- Excerpt provided
▶

The graphs below visualize the activity of some ROIs over the course of the processed plane movie. For this
demonstration we use a small sample of all cell ROIs, but the entire dataset is available for further use in
analysis by loading the same .npy files.

In [None]:
plt.figure(figsize=(20.0, 20.0))
plt.suptitle("Fluorescence and Deconvolved Traces for Different ROIs", y=0.92)

# Evenly samples the required number of ROIs. Adjusting the step rate here allows controlling the number of
# rendered ROIs
rois = np.arange(len(f_cells))[::500]

# Assigns distinct color to visualized traces
colors = ["#1f77b4", "#2ca02c", "#d62728"]  # Blue, Green, Red

for i, roi in enumerate(rois):
    plt.subplot(len(rois), 1, i + 1)
    f = f_cells[roi]
    f_neu = f_neuropils[roi]
    sp = spks[roi]

    # Adjust range to match fluorescence traces
    fmax = np.maximum(f.max(), f_neu.max())
    fmin = np.minimum(f.min(), f_neu.min())
    frange = fmax - fmin

    # Normalizes spikes
    if sp.max() > 0:
        sp = sp / sp.max() * frange + fmin
    else:
        sp = np.zeros_like(sp) + fmin

    plt.plot(f, color=colors[0], label="Cell Fluorescence")
    plt.plot(f_neu, color=colors[1], label="Neuropil Fluorescence")
    plt.plot(sp, color=colors[2], label="Deconvolved")

    plt.xticks(np.arange(0, f_cells.shape[1], f_cells.shape[1] // 10))
    plt.ylabel(f"ROI {roi}", rotation=0, labelpad=10)
    plt.xlabel("frame")
    plt.grid(True, linestyle=":", alpha=0.6)  # Add grid for easier comparison

    if i == 0:
        plt.legend(bbox_to_anchor=(1.01, 1), loc="upper left")

plt.tight_layout()
plt.subplots_adjust(top=0.9)

## Parallelizing single-day pipeline steps
This section demonstrates a more advanced workflow which consists of manually calling the three functions that jointly
form the single-day pipeline. This is the preferred way for running the pipeline on large datasets and powerful
machines, offering more advanced users a flexible way to fine-tune the processing to match their specific needs.

**Note!** Each of the functions discussed below can be executed in parallel for multiple datasets (sessions) to increase
the overall processing speed. Additionally, the 'process_plane' function can be called in parallel for each plane
(of every session), resulting in an even faster processing speed.

### Preparation

The steps to prepare for a parallel runtime are the same as for the sequential runtime.

In [None]:
# To run the processing in parallel, we will use a different session and tweak some important parameters.
ops = suite2p.generate_default_ops(as_dict=False)

# Different session path
ops.file_io.data_path = ["/home/cyberaxolotl/Desktop/sl_suite2p_demos/Tyche/A7/2022-02-03-17-23-54-000000/data"]
ops.file_io.save_path0 = "/home/cyberaxolotl/Desktop/sl_suite2p_demos/Tyche/A7/2022-02-03-17-23-54-000000/"

# This is also a mesoscope session
ops.file_io.mesoscan = True

# Critical! Limits the number of workers to 10 per plane. When planes run in parallel, this will be multiplied by the
# number of planes. Adjust this value to work for your system.

◀

- Material to process
▶

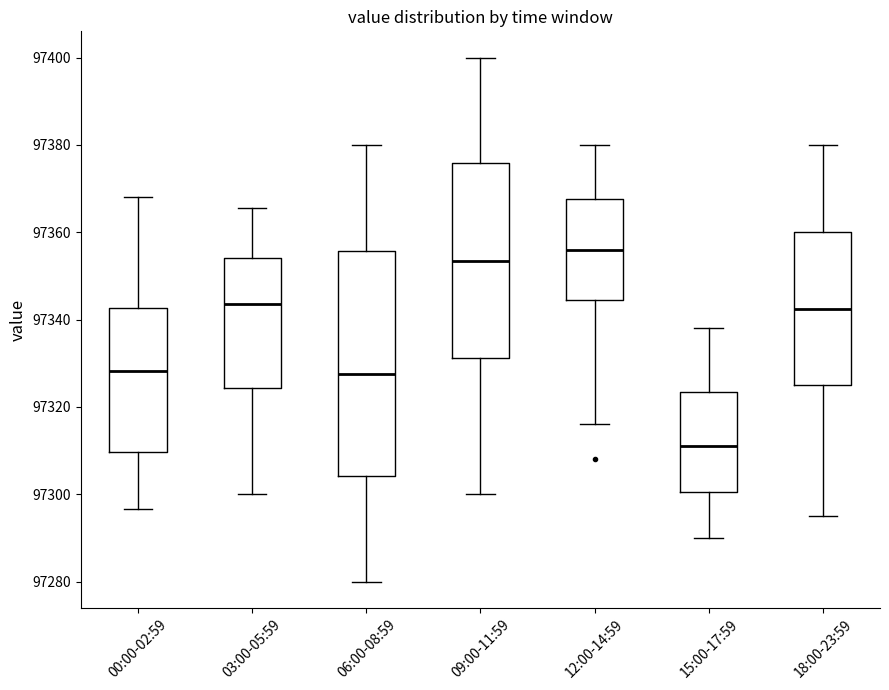

Where is the upper edge of the box for 00:00-02:59 on the y-axis? The values are not printed on the chart, so give them approximately, as read against the axis.

97342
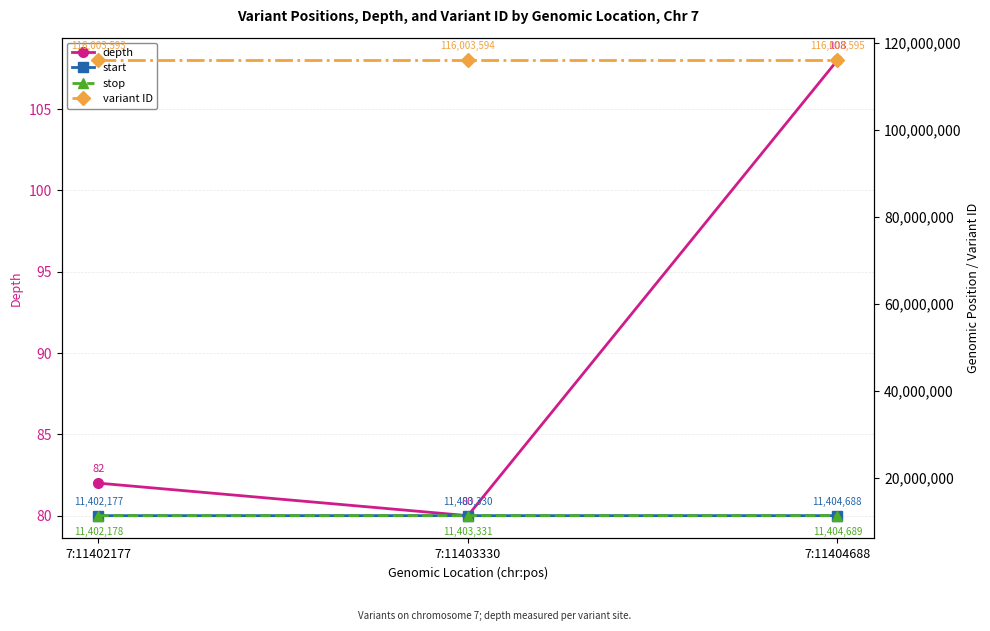

Count the stop values in the range 11402178 to 11404689.

3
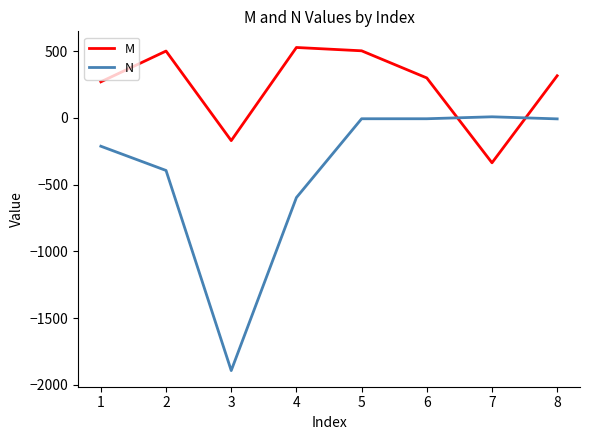

At 7, list the series in order from largest to smallest.

N, M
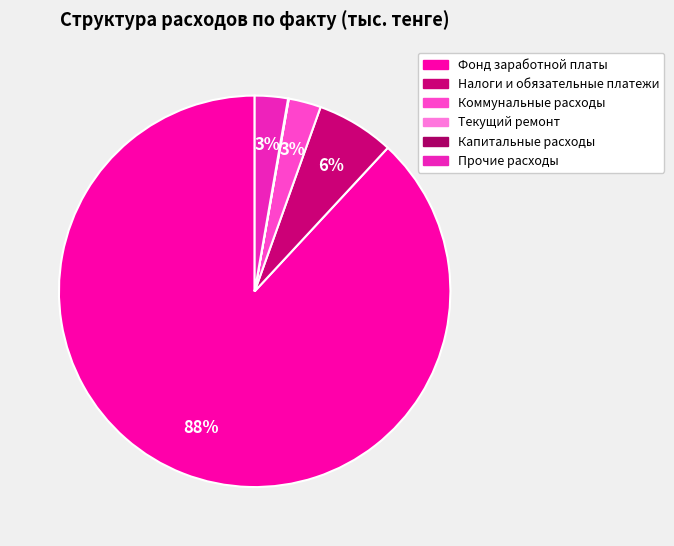

Count the number of slices in the pie.

6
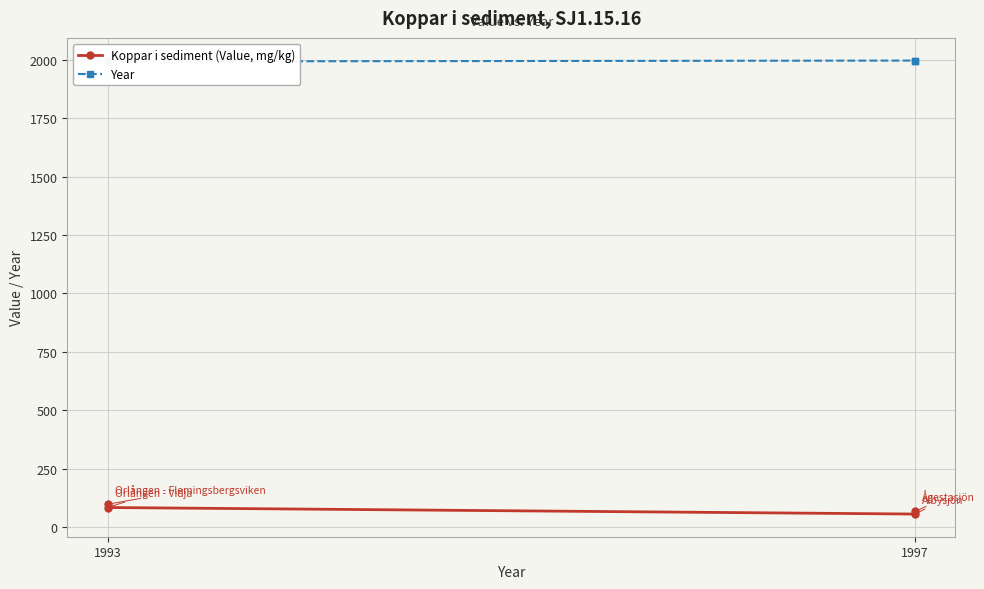

Reading left to right, list all the values displayed in this chart.

Koppar i sediment (Value, mg/kg): 97	83	55	66
Year: 1993	1993	1997	1997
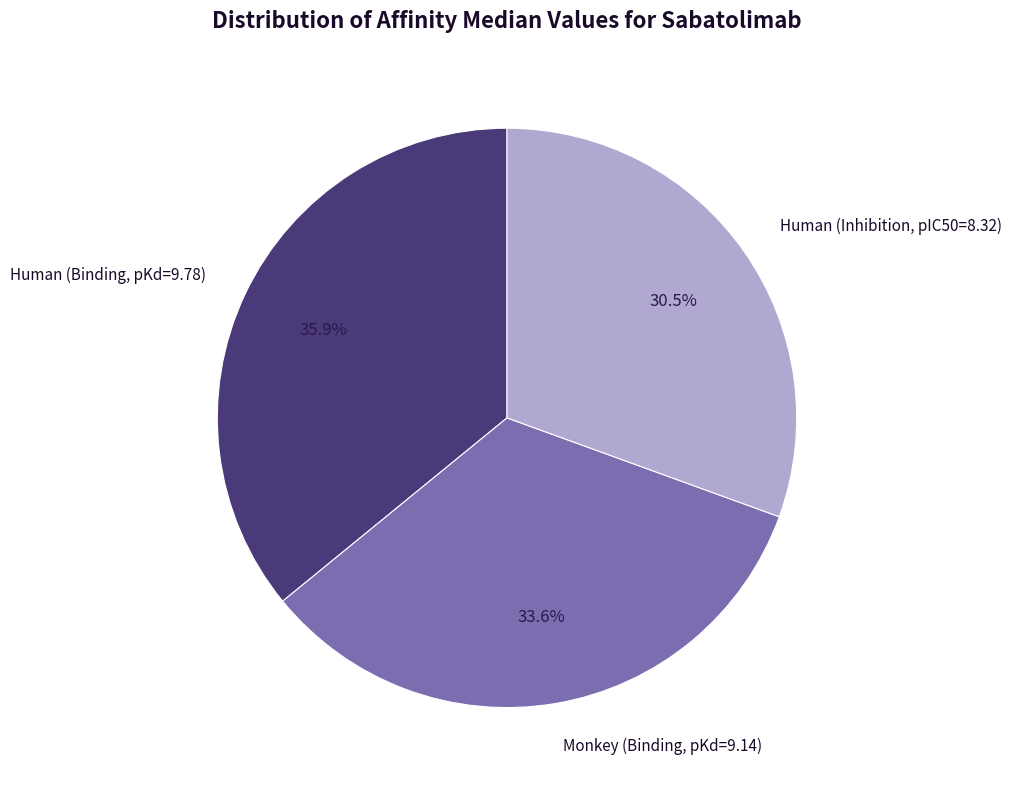

To the nearest percent, what is the difference between the largest and smallest slice percentages?

5%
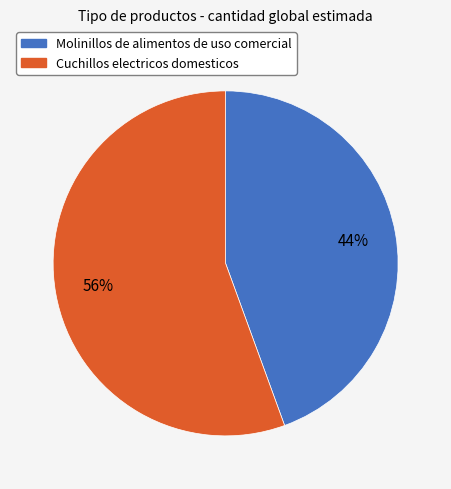

To the nearest percent, what is the combined percentage of Molinillos de alimentos de uso comercial and Cuchillos electricos domesticos?

100%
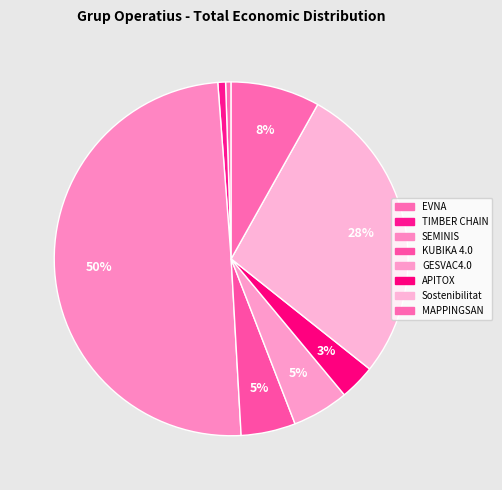

To the nearest percent, what is the difference between the largest and smallest slice percentages?

49%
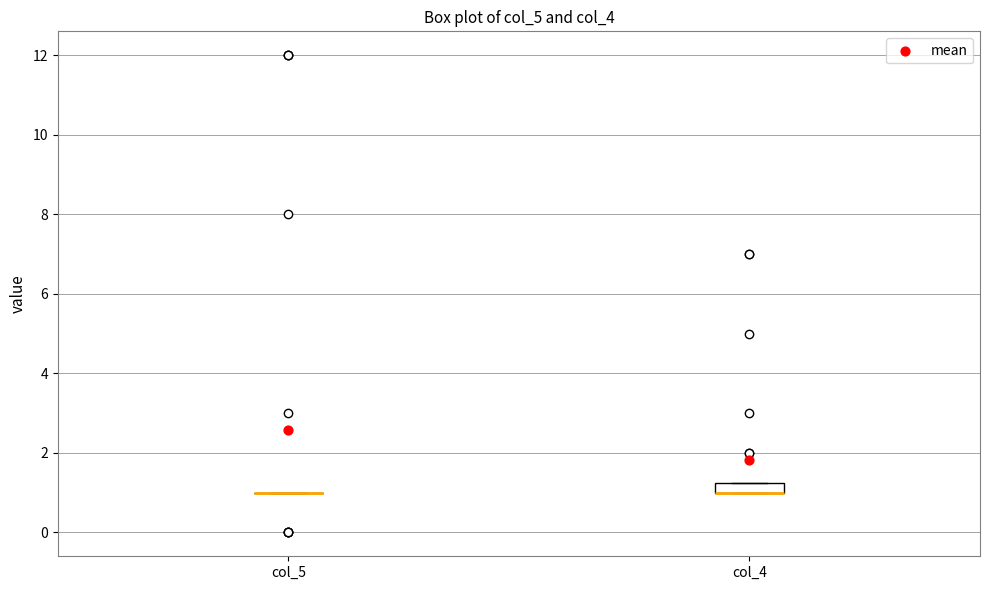

Comparing the boxes themselves (not the whiskers), which one is the tallest?

col_4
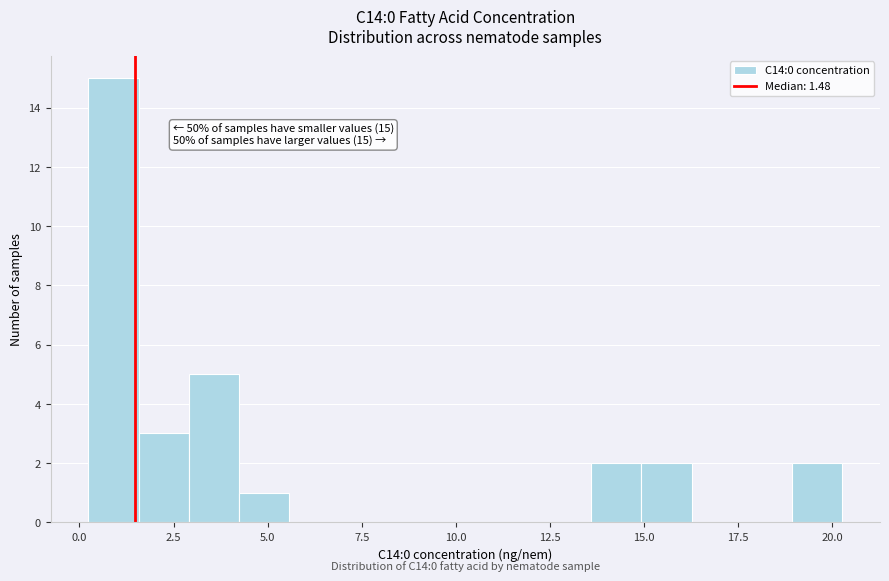

Read against the x-axis, roughly where is the centre of the tallest bar?

1.0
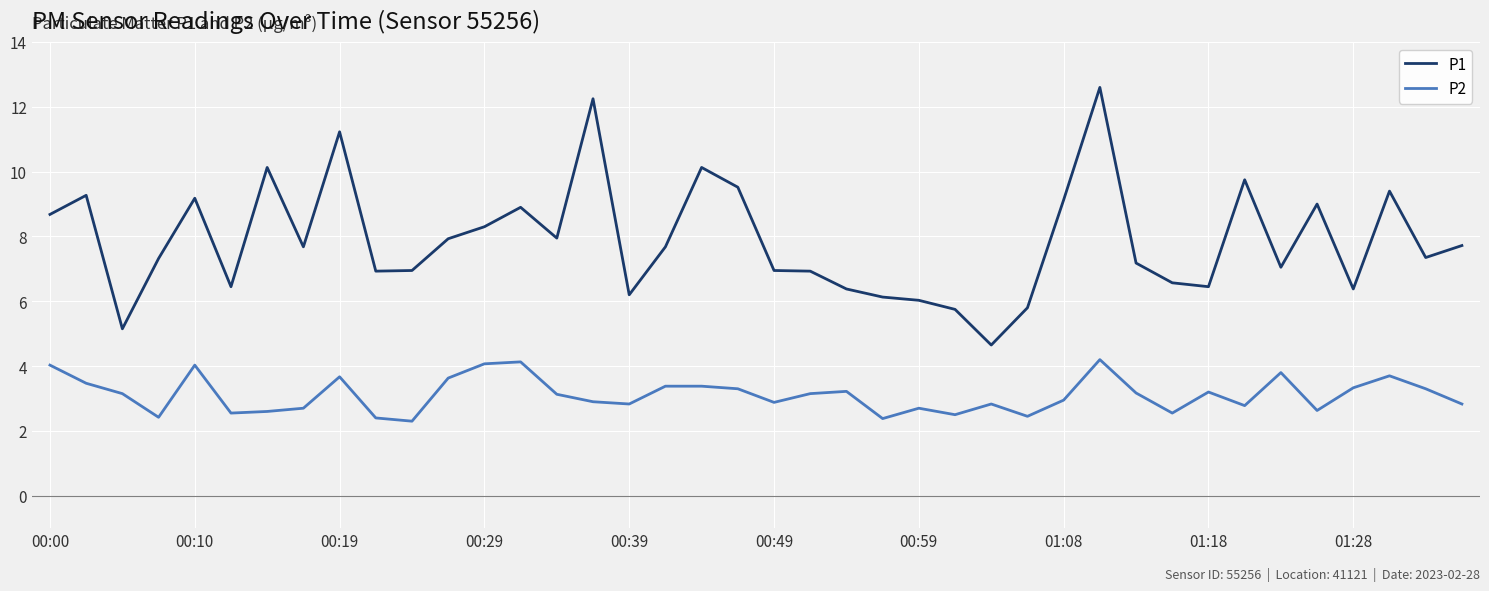

True or false: P1 and P2 intersect in this chart.

False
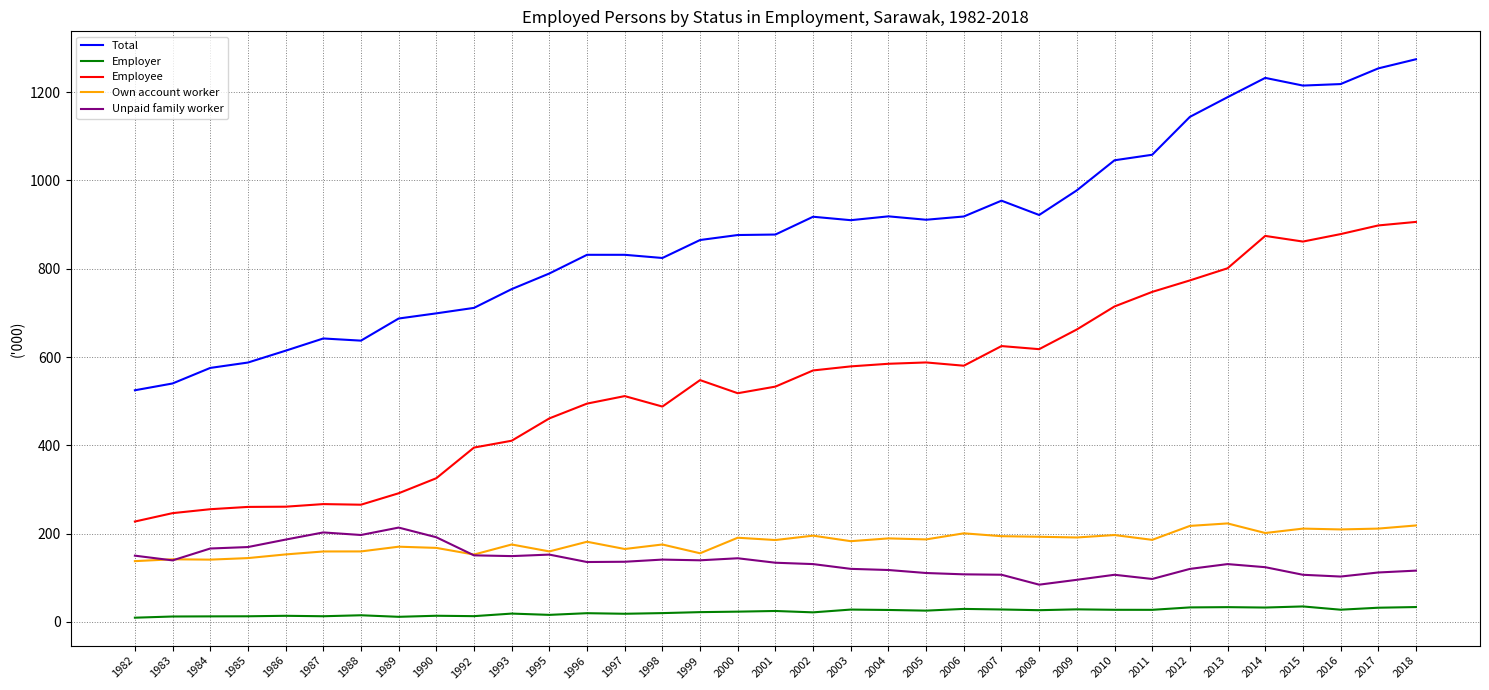

Which series has the largest total across all categories?

Total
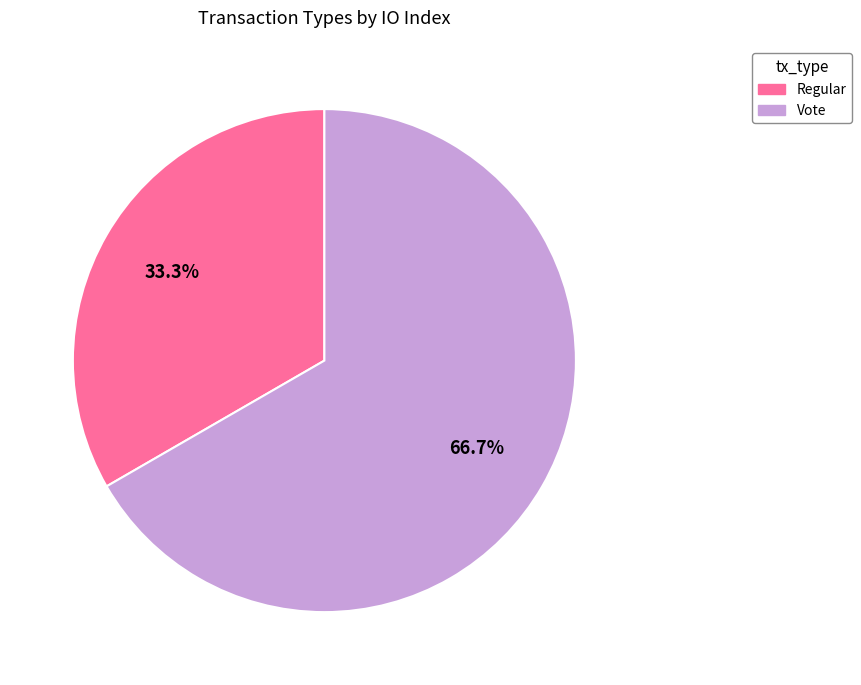

To the nearest percent, what is the combined percentage of Regular and Vote?

100%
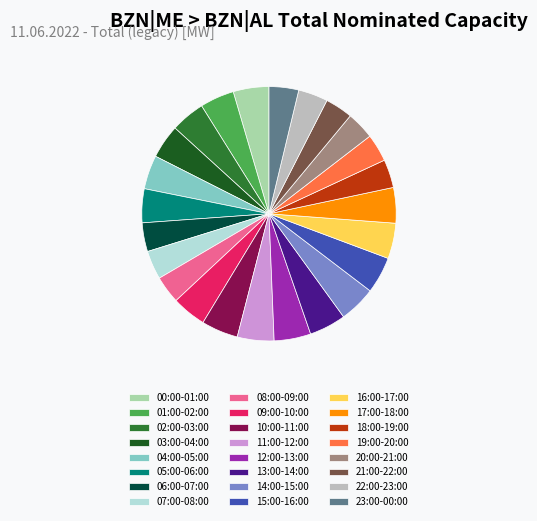

Between 06:00-07:00 and 12:00-13:00, which is larger?

12:00-13:00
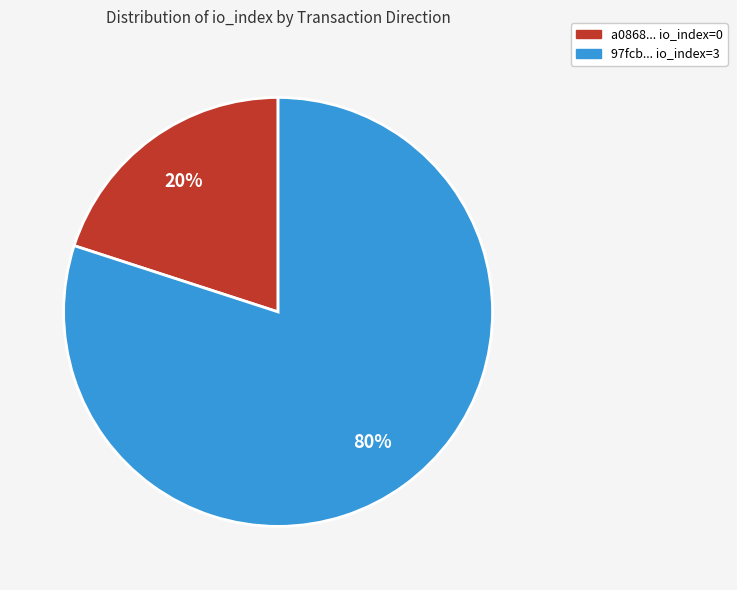

Rank the categories by value from lowest to highest.

a0868... io_index=0, 97fcb... io_index=3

◀

- Directive 1
Find every row that contains the string "chart" and copy each such row in full. Matching is case-sensitive.
- Directive 2
Continue the suite2p pipeline walkthrough from the point where it stops.

- Your response 1
Where is the upper edge of the box for 00:00-02:59 on the y-axis? The values are not printed on the chart, so give them approximately, as read against the axis.
Reading left to right, list all the values displayed in this chart.
True or false: P1 and P2 intersect in this chart.

- Your response 2
ops.main.parallel_workers = 10

# Disables progress bars, as they cannot be properly displayed when running processing in parallel.
ops.main.progress_bars = False

# Converts ops to dictionary
ops = ops.to_ops()

# Resolves 'db', works the same way as in the example above
ops_path = Path(ops["data_path"][0]).joinpath("ops.json")
with open(ops_path) as f:
    precursor: dict[str, Any] = json.load(f)
db = {
    "fs": precursor["fs"],
    "nplanes": precursor["nplanes"],
    "nchannels": precursor.get("nchannels", 1),
    "nrois": precursor["nrois"],
    "dx": precursor["dx"],
    "dy": precursor["dy"],
    "lines": precursor["lines"],
}

# Generates the ops.npy file
ops_path = suite2p.single_day.resolve_ops(ops=ops, db=db)

### Step 1: Generating plane binary files and folders
First, the processed dataset needs to be converted into binary (.bin) files. Regardless of the input raw data format,
this step generates a separate output folder for each imaging plane in the dataset. Then, it writes the data.bin
(plane data) and ops.npy (plane processing parameters and intermediate pipeline outputs) files to the folder.

**Tip.** Since this step only uses a single core and memory mapping, it is safe to parallelize it for many sessions
without limiting the number of parallel workers or assigning significant memory allocations. We typically use 1 or 2
cores and 5 or 10 GB RAM per parallel session when running this on a compute cluster.

In [None]:
suite2p.single_day.resolve_binaries(ops_path=ops_path)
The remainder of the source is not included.